7. Reproposed Rule 17a-3(f) listing the specific records required to be retained at each "local office" fails to include monthly statements. The Division regards monthly statements as critical records because they indicate overall account activity and show patterns of trading at-a-glance which otherwise would take a lot of effort to construct from other customer account records (for instance, in contrast to a branch’s daily blotter which is useful only as a "transaction verifier"). A branch office’s monthly customer statement records currently are one of the key records used by this Division’s staff when investigating customer complaints and would deprive the Division of an at-a-glance indicator of overall activity in not only that customer’s account, but in comparing activity with a particular agent’s other customer accounts (which otherwise would take substantial effort to reconstruct).

8. The Division both: (i) supports the requirement that a broker-dealer retain any written approvals of outgoing communications and (ii) strongly supports the Commission’s reproposed Rule 17a-4(b)(10) that broker-dealers maintain a record of any written procedures for reviewing marketing materials because the rule requirements will allow easier examination for sales practice abuses such as unauthorized trading, non-suitability, and churning.

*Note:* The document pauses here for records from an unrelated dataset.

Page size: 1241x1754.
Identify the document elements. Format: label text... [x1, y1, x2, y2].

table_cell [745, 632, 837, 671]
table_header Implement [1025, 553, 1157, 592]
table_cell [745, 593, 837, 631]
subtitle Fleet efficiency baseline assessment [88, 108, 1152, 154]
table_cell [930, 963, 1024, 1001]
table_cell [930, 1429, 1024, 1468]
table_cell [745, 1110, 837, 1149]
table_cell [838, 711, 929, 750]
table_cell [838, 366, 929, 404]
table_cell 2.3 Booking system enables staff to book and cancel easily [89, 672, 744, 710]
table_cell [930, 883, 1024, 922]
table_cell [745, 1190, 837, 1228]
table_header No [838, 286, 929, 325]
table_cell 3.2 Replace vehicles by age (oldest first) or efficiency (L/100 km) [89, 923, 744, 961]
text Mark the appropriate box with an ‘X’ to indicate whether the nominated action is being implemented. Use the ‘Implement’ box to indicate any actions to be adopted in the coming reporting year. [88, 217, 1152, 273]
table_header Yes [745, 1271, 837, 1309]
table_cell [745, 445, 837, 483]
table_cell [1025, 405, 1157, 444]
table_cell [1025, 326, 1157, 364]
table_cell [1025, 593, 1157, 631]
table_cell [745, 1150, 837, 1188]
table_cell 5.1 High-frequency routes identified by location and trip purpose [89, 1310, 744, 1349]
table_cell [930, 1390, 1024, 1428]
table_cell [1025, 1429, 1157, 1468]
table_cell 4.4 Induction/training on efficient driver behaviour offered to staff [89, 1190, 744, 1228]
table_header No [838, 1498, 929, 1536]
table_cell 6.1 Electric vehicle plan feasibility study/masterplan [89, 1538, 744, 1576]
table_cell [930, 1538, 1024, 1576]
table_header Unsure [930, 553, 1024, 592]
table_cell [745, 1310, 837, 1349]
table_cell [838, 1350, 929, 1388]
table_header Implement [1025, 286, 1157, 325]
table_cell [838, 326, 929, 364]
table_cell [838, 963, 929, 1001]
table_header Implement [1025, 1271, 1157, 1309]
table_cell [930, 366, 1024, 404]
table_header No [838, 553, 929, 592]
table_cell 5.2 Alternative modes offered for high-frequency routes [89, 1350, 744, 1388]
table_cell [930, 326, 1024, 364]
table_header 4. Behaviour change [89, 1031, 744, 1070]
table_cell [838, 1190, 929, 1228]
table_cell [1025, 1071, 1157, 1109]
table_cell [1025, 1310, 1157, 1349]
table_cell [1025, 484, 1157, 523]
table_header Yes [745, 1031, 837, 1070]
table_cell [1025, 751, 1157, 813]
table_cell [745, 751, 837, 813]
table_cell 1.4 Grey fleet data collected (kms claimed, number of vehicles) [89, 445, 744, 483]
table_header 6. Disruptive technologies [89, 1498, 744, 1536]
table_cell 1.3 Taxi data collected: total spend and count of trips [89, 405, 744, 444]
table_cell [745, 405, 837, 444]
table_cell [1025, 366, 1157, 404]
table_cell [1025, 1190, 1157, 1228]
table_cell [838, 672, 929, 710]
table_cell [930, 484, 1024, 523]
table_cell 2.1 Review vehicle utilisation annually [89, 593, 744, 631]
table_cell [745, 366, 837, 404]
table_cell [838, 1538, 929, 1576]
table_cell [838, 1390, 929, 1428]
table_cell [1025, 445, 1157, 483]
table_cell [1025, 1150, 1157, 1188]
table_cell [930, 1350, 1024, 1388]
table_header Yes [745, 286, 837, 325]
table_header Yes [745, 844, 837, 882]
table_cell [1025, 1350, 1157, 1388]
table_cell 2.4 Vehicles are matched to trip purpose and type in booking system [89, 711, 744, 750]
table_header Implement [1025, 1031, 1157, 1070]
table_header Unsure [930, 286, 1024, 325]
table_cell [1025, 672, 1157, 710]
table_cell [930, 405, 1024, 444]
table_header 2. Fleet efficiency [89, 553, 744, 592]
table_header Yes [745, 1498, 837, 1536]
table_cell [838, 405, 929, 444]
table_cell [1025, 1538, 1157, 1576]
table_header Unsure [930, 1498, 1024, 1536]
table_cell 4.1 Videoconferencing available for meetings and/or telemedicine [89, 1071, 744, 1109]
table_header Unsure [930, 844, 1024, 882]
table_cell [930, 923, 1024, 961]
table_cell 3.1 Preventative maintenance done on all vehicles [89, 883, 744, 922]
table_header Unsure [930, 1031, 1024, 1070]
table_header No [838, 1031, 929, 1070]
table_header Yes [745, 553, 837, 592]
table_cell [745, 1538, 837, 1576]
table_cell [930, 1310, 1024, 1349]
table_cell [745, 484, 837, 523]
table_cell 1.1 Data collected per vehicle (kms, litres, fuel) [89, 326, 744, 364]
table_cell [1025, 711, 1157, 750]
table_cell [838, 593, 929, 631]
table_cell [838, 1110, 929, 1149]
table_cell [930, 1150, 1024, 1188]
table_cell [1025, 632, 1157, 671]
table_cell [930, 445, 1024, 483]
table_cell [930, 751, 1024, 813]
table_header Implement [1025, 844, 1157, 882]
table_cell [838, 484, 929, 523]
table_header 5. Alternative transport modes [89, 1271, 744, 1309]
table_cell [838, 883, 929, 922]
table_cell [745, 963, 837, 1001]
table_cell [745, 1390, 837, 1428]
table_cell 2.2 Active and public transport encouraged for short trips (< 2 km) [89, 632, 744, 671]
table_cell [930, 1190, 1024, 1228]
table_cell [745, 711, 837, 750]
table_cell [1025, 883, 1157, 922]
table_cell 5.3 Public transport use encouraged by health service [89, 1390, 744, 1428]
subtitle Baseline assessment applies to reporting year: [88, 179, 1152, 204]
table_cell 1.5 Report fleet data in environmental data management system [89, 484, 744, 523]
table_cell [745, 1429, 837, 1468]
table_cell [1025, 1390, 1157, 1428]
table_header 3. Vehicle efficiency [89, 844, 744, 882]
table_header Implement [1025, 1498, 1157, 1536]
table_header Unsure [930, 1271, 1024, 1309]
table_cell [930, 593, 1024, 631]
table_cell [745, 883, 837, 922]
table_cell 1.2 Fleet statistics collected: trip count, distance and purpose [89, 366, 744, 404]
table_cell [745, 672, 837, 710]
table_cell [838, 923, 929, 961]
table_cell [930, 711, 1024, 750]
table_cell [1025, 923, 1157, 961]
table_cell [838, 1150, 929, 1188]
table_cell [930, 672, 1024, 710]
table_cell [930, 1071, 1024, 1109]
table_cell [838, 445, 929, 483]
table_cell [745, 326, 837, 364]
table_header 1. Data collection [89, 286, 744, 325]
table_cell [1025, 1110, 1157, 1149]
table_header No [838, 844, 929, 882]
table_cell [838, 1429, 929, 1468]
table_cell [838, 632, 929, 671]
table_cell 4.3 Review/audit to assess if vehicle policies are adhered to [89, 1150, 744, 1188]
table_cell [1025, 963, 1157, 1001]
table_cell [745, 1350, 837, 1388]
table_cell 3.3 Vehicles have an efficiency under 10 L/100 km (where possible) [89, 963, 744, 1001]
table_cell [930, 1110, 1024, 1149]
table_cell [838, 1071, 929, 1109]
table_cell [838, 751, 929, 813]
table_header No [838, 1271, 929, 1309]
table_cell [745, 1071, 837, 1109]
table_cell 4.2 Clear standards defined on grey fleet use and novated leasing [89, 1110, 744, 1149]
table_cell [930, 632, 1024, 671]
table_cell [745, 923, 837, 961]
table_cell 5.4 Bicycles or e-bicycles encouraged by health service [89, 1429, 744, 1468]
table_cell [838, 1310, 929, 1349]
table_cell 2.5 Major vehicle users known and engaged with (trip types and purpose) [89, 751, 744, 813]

9. In response to the Commission’s request for comments on various subjects contained in Section IV, the Division has the following comment on whether the Commission rules need to provide for state regulator "access" to Commission-required books and records. The Division notes an apparent language inconsistency between sections 17a-4(f)(3)(vii)(1)and (2) (relating to electronic records) and section 17a-4(j) (relating to all records generally). Specifically, the reproposed rule language in 17a-4(f)(3)(vii)(1)and(2) expressly provides for access to those electronic records by "any state securities regulator having jurisdiction over the broker-dealer"; however, section 17a-4(j) does not contain equivalent language. Accordingly, it appears that the same language contained in sections 17a-4(f)(3)(vii)(1)and(2) should be added to section 17a-4(j) to expressly provide for access to those records by state securities regulators.